=== Problem ===
Going through the material below, please gather all lines with the word "WINDOWWIDTH" in them.
[Information provided — start]
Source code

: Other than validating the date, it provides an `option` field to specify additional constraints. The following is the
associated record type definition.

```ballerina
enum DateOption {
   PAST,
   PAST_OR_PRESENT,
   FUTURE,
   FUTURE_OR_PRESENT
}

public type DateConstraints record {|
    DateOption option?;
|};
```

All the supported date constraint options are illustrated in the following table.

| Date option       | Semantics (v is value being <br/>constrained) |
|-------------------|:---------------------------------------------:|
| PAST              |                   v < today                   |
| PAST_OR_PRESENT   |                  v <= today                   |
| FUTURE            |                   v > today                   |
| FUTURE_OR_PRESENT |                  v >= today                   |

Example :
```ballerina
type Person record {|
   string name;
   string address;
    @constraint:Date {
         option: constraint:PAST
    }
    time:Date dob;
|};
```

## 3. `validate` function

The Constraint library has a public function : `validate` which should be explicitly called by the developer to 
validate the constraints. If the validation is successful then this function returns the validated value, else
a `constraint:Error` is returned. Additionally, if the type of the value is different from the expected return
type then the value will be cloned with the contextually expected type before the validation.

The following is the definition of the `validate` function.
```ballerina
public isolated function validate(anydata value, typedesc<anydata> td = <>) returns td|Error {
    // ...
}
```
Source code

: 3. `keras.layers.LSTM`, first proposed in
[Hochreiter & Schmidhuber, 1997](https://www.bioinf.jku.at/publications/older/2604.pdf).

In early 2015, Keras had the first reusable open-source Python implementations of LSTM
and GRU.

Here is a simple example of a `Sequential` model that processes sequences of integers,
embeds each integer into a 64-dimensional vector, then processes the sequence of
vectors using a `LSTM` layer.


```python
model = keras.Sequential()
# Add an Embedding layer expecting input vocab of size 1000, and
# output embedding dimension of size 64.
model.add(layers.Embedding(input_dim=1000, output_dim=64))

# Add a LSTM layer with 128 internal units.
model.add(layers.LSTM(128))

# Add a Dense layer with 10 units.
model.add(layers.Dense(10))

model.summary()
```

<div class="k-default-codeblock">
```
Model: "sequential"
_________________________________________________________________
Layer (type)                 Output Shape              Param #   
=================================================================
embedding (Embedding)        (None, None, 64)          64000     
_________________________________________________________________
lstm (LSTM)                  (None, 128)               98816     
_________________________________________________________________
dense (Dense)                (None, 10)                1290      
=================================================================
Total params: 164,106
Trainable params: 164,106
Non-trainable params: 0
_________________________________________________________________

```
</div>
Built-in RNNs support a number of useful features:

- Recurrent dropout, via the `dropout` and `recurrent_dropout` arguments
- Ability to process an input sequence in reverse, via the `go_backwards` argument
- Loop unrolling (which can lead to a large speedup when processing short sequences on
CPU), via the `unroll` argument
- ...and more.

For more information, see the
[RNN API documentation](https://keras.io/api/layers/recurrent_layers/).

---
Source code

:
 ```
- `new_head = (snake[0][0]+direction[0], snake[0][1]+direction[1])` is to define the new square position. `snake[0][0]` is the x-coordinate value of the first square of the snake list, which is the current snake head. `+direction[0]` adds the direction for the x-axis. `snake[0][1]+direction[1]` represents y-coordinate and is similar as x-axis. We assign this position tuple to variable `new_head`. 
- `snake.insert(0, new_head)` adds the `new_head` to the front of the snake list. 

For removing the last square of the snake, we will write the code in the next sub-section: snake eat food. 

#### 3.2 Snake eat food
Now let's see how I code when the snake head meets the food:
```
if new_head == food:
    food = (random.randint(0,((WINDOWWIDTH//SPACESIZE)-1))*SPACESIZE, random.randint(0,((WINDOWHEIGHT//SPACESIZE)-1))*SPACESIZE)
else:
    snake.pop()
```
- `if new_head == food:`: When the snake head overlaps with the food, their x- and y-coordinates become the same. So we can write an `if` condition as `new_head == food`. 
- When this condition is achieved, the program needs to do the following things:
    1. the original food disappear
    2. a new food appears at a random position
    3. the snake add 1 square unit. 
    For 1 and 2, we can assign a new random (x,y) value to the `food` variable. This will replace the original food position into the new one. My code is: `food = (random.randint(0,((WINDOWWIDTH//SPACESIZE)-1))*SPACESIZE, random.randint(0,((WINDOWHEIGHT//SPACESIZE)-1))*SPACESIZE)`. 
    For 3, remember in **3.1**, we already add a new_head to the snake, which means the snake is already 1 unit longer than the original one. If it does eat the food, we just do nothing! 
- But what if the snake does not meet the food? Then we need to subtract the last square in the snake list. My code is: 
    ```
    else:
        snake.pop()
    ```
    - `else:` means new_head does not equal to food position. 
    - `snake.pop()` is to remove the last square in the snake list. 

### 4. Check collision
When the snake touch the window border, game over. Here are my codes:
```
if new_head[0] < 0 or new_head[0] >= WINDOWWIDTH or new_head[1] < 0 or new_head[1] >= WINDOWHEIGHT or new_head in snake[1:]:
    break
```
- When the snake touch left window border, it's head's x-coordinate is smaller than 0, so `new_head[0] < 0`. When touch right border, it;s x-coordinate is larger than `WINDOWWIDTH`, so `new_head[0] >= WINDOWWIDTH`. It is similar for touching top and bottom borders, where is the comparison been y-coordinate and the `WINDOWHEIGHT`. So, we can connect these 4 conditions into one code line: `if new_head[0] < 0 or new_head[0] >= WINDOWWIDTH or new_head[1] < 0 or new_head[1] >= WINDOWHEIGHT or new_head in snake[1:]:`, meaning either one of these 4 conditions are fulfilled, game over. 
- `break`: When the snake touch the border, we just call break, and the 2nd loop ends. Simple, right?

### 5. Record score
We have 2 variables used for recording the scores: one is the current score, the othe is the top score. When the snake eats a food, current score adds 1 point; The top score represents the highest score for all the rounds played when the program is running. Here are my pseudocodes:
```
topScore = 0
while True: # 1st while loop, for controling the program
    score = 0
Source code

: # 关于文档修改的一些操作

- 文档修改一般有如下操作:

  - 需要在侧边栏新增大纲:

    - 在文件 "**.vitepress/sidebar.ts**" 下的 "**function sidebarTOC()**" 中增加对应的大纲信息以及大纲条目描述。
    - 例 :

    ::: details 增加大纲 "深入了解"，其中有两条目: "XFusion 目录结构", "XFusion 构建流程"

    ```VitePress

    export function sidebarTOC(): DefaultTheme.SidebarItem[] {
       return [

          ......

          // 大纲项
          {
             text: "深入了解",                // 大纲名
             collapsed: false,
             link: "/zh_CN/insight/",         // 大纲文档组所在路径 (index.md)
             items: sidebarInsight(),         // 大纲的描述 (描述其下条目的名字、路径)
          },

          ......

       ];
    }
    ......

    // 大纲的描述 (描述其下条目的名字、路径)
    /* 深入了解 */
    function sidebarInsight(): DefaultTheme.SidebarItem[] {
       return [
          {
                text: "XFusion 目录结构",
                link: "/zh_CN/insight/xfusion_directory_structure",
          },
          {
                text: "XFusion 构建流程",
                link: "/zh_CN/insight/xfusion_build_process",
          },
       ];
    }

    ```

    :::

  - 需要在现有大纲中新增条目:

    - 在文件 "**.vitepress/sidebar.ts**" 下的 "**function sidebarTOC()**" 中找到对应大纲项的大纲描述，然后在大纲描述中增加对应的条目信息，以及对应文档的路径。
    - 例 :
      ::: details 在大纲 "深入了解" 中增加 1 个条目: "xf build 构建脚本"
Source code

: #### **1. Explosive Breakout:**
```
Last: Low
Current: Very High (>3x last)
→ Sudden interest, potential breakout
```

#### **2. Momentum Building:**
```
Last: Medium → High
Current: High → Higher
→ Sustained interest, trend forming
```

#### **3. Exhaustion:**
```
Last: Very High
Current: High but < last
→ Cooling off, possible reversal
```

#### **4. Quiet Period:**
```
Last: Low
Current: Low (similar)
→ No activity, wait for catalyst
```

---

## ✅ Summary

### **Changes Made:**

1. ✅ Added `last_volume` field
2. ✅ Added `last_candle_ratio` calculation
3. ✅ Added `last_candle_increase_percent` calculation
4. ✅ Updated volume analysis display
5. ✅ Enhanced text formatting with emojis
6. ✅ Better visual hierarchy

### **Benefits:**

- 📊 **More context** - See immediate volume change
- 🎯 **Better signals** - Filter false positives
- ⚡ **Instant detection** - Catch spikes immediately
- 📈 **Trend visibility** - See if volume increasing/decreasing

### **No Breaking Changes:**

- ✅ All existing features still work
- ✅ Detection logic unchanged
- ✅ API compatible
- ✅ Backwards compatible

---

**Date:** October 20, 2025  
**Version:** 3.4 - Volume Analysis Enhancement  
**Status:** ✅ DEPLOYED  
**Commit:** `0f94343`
[Information provided — finish]
=== Answer to this task ===
    food = (random.randint(0,((WINDOWWIDTH//SPACESIZE)-1))*SPACESIZE, random.randint(0,((WINDOWHEIGHT//SPACESIZE)-1))*SPACESIZE)
    For 1 and 2, we can assign a new random (x,y) value to the `food` variable. This will replace the original food position into the new one. My code is: `food = (random.randint(0,((WINDOWWIDTH//SPACESIZE)-1))*SPACESIZE, random.randint(0,((WINDOWHEIGHT//SPACESIZE)-1))*SPACESIZE)`. 
if new_head[0] < 0 or new_head[0] >= WINDOWWIDTH or new_head[1] < 0 or new_head[1] >= WINDOWHEIGHT or new_head in snake[1:]:
- When the snake touch left window border, it's head's x-coordinate is smaller than 0, so `new_head[0] < 0`. When touch right border, it;s x-coordinate is larger than `WINDOWWIDTH`, so `new_head[0] >= WINDOWWIDTH`. It is similar for touching top and bottom borders, where is the comparison been y-coordinate and the `WINDOWHEIGHT`. So, we can connect these 4 conditions into one code line: `if new_head[0] < 0 or new_head[0] >= WINDOWWIDTH or new_head[1] < 0 or new_head[1] >= WINDOWHEIGHT or new_head in snake[1:]:`, meaning either one of these 4 conditions are fulfilled, game over. 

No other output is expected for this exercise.